Despite being full of all the usual clichés in a coming-of-age movie about a teenager fighting an illness, this movie was one of the first I have seen where the tropes actually made sense. The “giving a speech in front of the whole class assembly” moment felt realistic because of a logical setup for the moment. Similar things could be said of the “first kiss” and the “you deserve someone whole to love you” moments; there was logical momentum leading up to these scenes that kept them from feeling like clichés.
Outside of its superb handling of tropes, this movie shone in a number of ways. The cinematography was expert, with camera angles perfectly matching the mental state of the main character. The director chose to have the audience see events from the perspective of Adam, revealing his black and white interpretation of the world and allowing the audience to fill in the gray areas in between. An excellent score also supported the stellar camera work.
The characters were realistic and unique, from Maya’s sharp and honest wit to Adam’s sarcastic-but-not-overly-moody tone.
Although the entire film was framed from Adam’s perspective, the other characters were relatable and human; and even when Adam told the audience that his mother was pushing him away, the audience could still see her struggling to remain close to her son and relate to his emotions.
Additionally, the handling of mental illnesses and schizophrenia was elegantly and honestly done. The film addressed the topic in a way that helped the audience understand Adam’s struggle with his illness but refused to sugarcoat or trivialize these difficulties that real people struggle with every day.
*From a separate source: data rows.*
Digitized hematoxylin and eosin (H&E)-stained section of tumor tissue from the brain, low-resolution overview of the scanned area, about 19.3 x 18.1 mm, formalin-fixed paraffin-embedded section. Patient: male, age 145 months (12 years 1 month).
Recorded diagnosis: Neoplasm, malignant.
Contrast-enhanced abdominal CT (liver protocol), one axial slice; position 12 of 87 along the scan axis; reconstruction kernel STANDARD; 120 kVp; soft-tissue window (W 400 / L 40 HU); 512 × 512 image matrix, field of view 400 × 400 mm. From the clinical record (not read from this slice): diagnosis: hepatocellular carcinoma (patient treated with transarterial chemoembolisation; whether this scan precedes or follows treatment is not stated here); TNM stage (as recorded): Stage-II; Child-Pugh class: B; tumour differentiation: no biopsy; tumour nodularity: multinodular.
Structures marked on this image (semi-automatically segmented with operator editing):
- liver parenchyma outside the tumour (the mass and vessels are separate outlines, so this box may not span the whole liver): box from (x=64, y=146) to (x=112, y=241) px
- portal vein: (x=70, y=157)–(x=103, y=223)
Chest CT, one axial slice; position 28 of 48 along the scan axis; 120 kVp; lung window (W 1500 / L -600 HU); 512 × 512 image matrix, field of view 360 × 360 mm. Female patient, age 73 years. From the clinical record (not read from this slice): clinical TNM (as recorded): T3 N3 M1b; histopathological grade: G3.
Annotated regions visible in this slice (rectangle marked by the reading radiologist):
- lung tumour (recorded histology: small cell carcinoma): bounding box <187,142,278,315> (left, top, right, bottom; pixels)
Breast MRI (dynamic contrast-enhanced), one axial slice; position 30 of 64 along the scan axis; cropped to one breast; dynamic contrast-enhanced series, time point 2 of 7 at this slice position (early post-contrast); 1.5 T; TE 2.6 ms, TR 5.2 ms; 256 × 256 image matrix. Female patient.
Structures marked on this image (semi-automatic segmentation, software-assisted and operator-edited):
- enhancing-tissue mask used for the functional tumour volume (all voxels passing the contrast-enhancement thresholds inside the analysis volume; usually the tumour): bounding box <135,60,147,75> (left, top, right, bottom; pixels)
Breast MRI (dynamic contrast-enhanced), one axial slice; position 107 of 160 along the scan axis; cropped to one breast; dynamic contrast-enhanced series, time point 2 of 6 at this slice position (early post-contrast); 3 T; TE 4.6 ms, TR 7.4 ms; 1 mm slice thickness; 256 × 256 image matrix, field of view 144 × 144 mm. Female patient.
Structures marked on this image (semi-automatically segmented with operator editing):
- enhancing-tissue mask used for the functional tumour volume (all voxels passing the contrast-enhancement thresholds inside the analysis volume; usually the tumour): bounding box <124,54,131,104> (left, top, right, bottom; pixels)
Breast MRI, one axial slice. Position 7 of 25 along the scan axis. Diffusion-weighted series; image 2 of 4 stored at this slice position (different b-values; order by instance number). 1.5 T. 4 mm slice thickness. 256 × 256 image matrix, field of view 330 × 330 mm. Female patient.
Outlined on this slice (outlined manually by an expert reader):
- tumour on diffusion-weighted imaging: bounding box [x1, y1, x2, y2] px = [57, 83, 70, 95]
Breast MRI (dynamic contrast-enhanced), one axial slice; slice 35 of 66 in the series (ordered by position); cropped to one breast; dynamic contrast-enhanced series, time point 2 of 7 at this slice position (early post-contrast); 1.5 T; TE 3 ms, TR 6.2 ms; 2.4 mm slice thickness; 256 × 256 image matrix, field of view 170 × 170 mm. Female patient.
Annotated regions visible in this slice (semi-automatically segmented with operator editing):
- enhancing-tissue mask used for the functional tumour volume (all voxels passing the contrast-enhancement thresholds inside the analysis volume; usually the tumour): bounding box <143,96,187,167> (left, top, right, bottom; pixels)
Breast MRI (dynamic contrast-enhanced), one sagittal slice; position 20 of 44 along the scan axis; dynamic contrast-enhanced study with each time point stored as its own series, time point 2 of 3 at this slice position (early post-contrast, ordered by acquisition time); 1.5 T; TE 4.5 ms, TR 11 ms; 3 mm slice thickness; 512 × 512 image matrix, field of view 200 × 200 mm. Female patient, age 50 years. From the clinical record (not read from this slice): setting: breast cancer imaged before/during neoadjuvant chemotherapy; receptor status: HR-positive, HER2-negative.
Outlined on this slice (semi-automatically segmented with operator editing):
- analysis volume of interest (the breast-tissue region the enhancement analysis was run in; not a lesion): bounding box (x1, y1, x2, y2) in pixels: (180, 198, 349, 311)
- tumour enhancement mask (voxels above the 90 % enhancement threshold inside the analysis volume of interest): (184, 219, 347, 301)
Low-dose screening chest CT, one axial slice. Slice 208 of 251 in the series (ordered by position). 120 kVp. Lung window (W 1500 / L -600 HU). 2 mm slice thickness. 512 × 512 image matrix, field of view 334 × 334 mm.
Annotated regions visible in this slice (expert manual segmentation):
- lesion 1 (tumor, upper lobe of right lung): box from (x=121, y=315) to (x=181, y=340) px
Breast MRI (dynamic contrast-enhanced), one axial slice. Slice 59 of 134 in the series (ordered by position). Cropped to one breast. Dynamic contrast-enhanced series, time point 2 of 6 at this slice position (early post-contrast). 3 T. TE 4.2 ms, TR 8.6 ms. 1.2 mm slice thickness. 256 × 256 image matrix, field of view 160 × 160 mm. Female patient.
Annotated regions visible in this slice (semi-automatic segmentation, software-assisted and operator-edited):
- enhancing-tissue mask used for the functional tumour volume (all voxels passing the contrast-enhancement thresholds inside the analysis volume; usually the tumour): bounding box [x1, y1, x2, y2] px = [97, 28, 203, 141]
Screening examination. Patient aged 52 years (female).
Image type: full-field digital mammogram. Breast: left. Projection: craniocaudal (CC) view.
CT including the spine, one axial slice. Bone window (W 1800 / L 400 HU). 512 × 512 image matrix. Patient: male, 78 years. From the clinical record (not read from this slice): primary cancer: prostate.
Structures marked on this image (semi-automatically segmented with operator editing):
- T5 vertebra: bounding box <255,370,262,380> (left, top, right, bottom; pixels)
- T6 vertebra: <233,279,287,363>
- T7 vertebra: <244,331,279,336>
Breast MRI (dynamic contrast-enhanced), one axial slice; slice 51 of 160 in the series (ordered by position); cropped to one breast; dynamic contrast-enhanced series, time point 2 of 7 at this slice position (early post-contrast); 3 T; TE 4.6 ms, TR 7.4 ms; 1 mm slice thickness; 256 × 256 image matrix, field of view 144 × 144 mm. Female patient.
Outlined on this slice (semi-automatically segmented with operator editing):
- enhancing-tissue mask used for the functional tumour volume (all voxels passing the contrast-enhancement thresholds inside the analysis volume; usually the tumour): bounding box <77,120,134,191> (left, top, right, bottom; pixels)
Another element of this movie that surprised me was the subtle, but positive representation of Christianity. Adam doesn’t believe in God, but the Catholic high school he attends is never villainized or made to seem “preachy” simply for being Christian. Throughout the story, Adam becomes friends with the priest who serves during student confession and mass. This priest encourages Adam to seek God, but also looks to help him outside his spiritual battle by getting to know him personally and creating a relationship with him. In a world where Christianity in movies is either brushed over, set up to look overly perfect, or made to be an antagonistic force, the portrayal of Christianity in this movie and the kind, honest priest character were a breath of fresh air.
Overall, this is a coming-of-age movie that succeeds in many ways few other films have and was a pleasure to watch. Hopefully other coming-of-age movies in the future will take Words on Bathroom Walls as an example to be emulated.